[Extracted data entries]
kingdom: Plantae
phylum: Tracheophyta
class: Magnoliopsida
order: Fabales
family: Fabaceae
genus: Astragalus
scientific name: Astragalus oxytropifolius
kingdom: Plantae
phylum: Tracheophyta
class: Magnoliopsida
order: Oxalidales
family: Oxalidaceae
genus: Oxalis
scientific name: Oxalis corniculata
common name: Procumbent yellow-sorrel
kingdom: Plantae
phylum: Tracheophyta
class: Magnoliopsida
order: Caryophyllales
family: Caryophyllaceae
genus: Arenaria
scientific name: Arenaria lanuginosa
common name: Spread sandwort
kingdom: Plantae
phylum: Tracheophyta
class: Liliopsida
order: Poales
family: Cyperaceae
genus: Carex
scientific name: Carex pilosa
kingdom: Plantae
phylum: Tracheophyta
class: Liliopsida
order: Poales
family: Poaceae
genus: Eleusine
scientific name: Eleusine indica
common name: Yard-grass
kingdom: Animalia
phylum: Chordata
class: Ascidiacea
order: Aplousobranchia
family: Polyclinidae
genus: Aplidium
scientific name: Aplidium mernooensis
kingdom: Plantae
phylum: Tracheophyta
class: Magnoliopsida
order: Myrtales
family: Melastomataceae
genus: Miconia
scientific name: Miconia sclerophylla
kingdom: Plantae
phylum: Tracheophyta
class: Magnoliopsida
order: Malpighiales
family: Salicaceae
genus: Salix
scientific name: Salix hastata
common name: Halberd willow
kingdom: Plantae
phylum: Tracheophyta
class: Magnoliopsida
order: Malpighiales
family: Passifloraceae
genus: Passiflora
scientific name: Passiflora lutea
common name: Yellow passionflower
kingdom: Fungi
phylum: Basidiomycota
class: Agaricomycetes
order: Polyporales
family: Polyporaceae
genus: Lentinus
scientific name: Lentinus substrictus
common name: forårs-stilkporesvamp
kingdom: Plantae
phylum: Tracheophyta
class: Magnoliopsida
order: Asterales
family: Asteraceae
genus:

# What to produce:
Print the lines of the material above, from the line containing "scientific name: Miconia sclerophylla" to the line containing "phylum: Basidiomycota", including both of those lines.

# Answer to this task:
scientific name: Miconia sclerophylla
kingdom: Plantae
phylum: Tracheophyta
class: Magnoliopsida
order: Malpighiales
family: Salicaceae
genus: Salix
scientific name: Salix hastata
common name: Halberd willow
kingdom: Plantae
phylum: Tracheophyta
class: Magnoliopsida
order: Malpighiales
family: Passifloraceae
genus: Passiflora
scientific name: Passiflora lutea
common name: Yellow passionflower
kingdom: Fungi
phylum: Basidiomycota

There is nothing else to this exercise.